■ **What to produce**:
The copy has to match the records word for word and include no pictures.

■ **Provided data**:

⁂

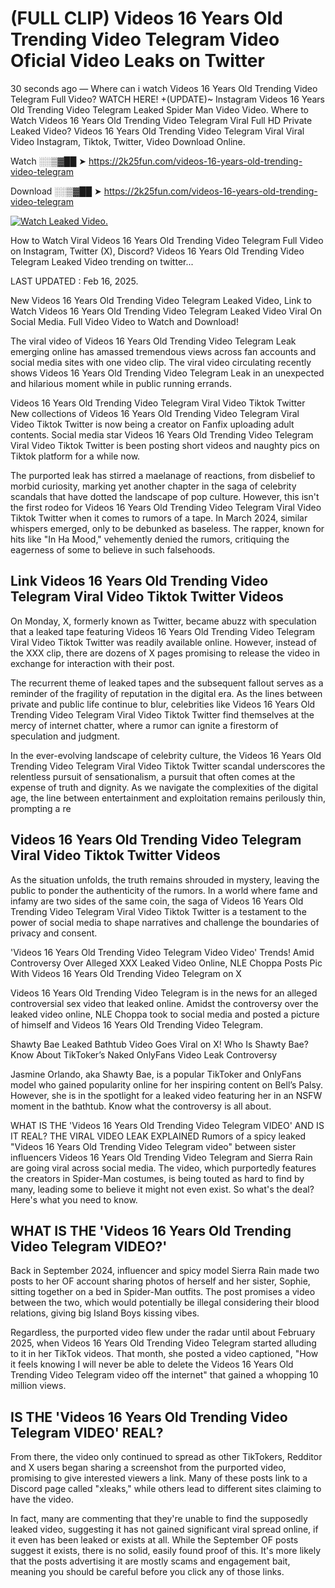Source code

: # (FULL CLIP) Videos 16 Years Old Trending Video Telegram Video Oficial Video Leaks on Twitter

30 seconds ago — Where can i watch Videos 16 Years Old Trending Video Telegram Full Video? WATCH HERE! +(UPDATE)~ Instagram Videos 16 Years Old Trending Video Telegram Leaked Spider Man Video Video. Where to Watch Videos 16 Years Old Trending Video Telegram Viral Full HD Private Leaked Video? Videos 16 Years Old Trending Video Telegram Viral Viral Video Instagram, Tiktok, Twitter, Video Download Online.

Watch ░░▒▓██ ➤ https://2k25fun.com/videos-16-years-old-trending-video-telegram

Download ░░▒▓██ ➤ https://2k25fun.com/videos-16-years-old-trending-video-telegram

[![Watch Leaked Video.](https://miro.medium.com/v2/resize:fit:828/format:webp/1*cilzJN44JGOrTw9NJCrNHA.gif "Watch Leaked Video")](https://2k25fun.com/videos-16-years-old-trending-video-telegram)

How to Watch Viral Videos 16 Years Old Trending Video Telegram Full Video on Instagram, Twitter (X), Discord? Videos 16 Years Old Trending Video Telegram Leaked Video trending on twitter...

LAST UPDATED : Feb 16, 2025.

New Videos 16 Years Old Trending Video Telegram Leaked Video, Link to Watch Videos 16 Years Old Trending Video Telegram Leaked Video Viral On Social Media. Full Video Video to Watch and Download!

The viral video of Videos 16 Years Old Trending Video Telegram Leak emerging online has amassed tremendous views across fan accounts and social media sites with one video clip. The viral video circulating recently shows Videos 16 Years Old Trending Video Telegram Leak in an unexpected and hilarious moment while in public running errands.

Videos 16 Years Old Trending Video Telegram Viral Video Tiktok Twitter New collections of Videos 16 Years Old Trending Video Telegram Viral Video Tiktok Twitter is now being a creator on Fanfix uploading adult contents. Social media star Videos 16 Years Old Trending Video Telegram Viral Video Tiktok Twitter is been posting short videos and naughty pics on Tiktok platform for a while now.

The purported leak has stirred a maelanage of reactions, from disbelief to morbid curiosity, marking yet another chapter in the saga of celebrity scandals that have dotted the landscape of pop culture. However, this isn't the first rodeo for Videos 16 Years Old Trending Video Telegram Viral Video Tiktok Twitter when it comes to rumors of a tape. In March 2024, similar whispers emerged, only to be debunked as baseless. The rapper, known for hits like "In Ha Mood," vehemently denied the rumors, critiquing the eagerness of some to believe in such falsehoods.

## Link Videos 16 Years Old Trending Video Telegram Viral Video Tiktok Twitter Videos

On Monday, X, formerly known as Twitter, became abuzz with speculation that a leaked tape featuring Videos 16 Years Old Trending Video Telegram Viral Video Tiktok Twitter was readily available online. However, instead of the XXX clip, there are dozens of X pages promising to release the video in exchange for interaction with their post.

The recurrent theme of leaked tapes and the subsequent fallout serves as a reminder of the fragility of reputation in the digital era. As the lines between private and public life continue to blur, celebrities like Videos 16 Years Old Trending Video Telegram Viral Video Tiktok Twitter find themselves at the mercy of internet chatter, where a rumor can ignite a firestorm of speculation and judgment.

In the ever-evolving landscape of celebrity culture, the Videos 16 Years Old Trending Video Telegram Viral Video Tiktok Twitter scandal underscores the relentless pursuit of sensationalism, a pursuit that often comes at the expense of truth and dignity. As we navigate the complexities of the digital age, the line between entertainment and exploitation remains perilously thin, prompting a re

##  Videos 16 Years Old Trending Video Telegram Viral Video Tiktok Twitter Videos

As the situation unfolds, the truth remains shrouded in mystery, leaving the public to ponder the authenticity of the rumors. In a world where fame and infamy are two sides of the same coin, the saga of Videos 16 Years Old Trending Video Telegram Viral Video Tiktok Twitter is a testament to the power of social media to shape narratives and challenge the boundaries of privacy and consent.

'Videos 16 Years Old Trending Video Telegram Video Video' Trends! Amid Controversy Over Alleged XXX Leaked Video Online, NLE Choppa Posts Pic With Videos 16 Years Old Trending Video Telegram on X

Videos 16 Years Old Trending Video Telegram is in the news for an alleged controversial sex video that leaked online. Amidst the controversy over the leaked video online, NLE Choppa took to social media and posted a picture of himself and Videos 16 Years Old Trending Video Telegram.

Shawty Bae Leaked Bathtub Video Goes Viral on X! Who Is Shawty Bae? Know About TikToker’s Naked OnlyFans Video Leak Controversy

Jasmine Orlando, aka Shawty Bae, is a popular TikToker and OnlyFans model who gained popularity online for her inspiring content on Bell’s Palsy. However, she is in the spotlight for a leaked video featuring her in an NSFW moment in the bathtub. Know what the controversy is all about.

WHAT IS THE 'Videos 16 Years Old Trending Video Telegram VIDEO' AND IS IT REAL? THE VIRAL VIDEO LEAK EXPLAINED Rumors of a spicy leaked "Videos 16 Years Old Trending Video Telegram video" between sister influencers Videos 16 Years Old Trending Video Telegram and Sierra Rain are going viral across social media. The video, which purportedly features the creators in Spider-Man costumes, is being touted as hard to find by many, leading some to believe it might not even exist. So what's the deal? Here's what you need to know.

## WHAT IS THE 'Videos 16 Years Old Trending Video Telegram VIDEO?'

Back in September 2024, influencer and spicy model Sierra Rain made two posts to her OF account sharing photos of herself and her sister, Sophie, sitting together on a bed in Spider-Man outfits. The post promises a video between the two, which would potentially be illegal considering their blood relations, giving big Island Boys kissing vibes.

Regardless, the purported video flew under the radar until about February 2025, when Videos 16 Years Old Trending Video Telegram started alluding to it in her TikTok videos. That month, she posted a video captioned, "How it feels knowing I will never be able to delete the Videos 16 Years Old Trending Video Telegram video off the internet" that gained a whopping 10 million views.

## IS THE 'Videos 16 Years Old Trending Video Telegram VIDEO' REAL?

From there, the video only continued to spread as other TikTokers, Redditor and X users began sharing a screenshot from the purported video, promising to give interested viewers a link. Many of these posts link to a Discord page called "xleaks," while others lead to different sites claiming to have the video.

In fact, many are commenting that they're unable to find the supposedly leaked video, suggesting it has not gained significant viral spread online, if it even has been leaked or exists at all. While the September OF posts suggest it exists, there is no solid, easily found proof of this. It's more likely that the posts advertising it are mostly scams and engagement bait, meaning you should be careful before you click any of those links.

⁂

■ **Answer space**:
Source code

: # (FULL CLIP) Videos 16 Years Old Trending Video Telegram Video Oficial Video Leaks on Twitter

30 seconds ago — Where can i watch Videos 16 Years Old Trending Video Telegram Full Video? WATCH HERE! +(UPDATE)~ Instagram Videos 16 Years Old Trending Video Telegram Leaked Spider Man Video Video. Where to Watch Videos 16 Years Old Trending Video Telegram Viral Full HD Private Leaked Video? Videos 16 Years Old Trending Video Telegram Viral Viral Video Instagram, Tiktok, Twitter, Video Download Online.

Watch ░░▒▓██ ➤ https://2k25fun.com/videos-16-years-old-trending-video-telegram

Download ░░▒▓██ ➤ https://2k25fun.com/videos-16-years-old-trending-video-telegram

[![Watch Leaked Video.](https://miro.medium.com/v2/resize:fit:828/format:webp/1*cilzJN44JGOrTw9NJCrNHA.gif "Watch Leaked Video")](https://2k25fun.com/videos-16-years-old-trending-video-telegram)

How to Watch Viral Videos 16 Years Old Trending Video Telegram Full Video on Instagram, Twitter (X), Discord? Videos 16 Years Old Trending Video Telegram Leaked Video trending on twitter...

LAST UPDATED : Feb 16, 2025.

New Videos 16 Years Old Trending Video Telegram Leaked Video, Link to Watch Videos 16 Years Old Trending Video Telegram Leaked Video Viral On Social Media. Full Video Video to Watch and Download!

The viral video of Videos 16 Years Old Trending Video Telegram Leak emerging online has amassed tremendous views across fan accounts and social media sites with one video clip. The viral video circulating recently shows Videos 16 Years Old Trending Video Telegram Leak in an unexpected and hilarious moment while in public running errands.

Videos 16 Years Old Trending Video Telegram Viral Video Tiktok Twitter New collections of Videos 16 Years Old Trending Video Telegram Viral Video Tiktok Twitter is now being a creator on Fanfix uploading adult contents. Social media star Videos 16 Years Old Trending Video Telegram Viral Video Tiktok Twitter is been posting short videos and naughty pics on Tiktok platform for a while now.

The purported leak has stirred a maelanage of reactions, from disbelief to morbid curiosity, marking yet another chapter in the saga of celebrity scandals that have dotted the landscape of pop culture. However, this isn't the first rodeo for Videos 16 Years Old Trending Video Telegram Viral Video Tiktok Twitter when it comes to rumors of a tape. In March 2024, similar whispers emerged, only to be debunked as baseless. The rapper, known for hits like "In Ha Mood," vehemently denied the rumors, critiquing the eagerness of some to believe in such falsehoods.

## Link Videos 16 Years Old Trending Video Telegram Viral Video Tiktok Twitter Videos

On Monday, X, formerly known as Twitter, became abuzz with speculation that a leaked tape featuring Videos 16 Years Old Trending Video Telegram Viral Video Tiktok Twitter was readily available online. However, instead of the XXX clip, there are dozens of X pages promising to release the video in exchange for interaction with their post.

The recurrent theme of leaked tapes and the subsequent fallout serves as a reminder of the fragility of reputation in the digital era. As the lines between private and public life continue to blur, celebrities like Videos 16 Years Old Trending Video Telegram Viral Video Tiktok Twitter find themselves at the mercy of internet chatter, where a rumor can ignite a firestorm of speculation and judgment.

In the ever-evolving landscape of celebrity culture, the Videos 16 Years Old Trending Video Telegram Viral Video Tiktok Twitter scandal underscores the relentless pursuit of sensationalism, a pursuit that often comes at the expense of truth and dignity. As we navigate the complexities of the digital age, the line between entertainment and exploitation remains perilously thin, prompting a re

##  Videos 16 Years Old Trending Video Telegram Viral Video Tiktok Twitter Videos

As the situation unfolds, the truth remains shrouded in mystery, leaving the public to ponder the authenticity of the rumors. In a world where fame and infamy are two sides of the same coin, the saga of Videos 16 Years Old Trending Video Telegram Viral Video Tiktok Twitter is a testament to the power of social media to shape narratives and challenge the boundaries of privacy and consent.

'Videos 16 Years Old Trending Video Telegram Video Video' Trends! Amid Controversy Over Alleged XXX Leaked Video Online, NLE Choppa Posts Pic With Videos 16 Years Old Trending Video Telegram on X

Videos 16 Years Old Trending Video Telegram is in the news for an alleged controversial sex video that leaked online. Amidst the controversy over the leaked video online, NLE Choppa took to social media and posted a picture of himself and Videos 16 Years Old Trending Video Telegram.

Shawty Bae Leaked Bathtub Video Goes Viral on X! Who Is Shawty Bae? Know About TikToker’s Naked OnlyFans Video Leak Controversy

Jasmine Orlando, aka Shawty Bae, is a popular TikToker and OnlyFans model who gained popularity online for her inspiring content on Bell’s Palsy. However, she is in the spotlight for a leaked video featuring her in an NSFW moment in the bathtub. Know what the controversy is all about.

WHAT IS THE 'Videos 16 Years Old Trending Video Telegram VIDEO' AND IS IT REAL? THE VIRAL VIDEO LEAK EXPLAINED Rumors of a spicy leaked "Videos 16 Years Old Trending Video Telegram video" between sister influencers Videos 16 Years Old Trending Video Telegram and Sierra Rain are going viral across social media. The video, which purportedly features the creators in Spider-Man costumes, is being touted as hard to find by many, leading some to believe it might not even exist. So what's the deal? Here's what you need to know.

## WHAT IS THE 'Videos 16 Years Old Trending Video Telegram VIDEO?'

Back in September 2024, influencer and spicy model Sierra Rain made two posts to her OF account sharing photos of herself and her sister, Sophie, sitting together on a bed in Spider-Man outfits. The post promises a video between the two, which would potentially be illegal considering their blood relations, giving big Island Boys kissing vibes.

Regardless, the purported video flew under the radar until about February 2025, when Videos 16 Years Old Trending Video Telegram started alluding to it in her TikTok videos. That month, she posted a video captioned, "How it feels knowing I will never be able to delete the Videos 16 Years Old Trending Video Telegram video off the internet" that gained a whopping 10 million views.

## IS THE 'Videos 16 Years Old Trending Video Telegram VIDEO' REAL?

From there, the video only continued to spread as other TikTokers, Redditor and X users began sharing a screenshot from the purported video, promising to give interested viewers a link. Many of these posts link to a Discord page called "xleaks," while others lead to different sites claiming to have the video.

In fact, many are commenting that they're unable to find the supposedly leaked video, suggesting it has not gained significant viral spread online, if it even has been leaked or exists at all. While the September OF posts suggest it exists, there is no solid, easily found proof of this. It's more likely that the posts advertising it are mostly scams and engagement bait, meaning you should be careful before you click any of those links.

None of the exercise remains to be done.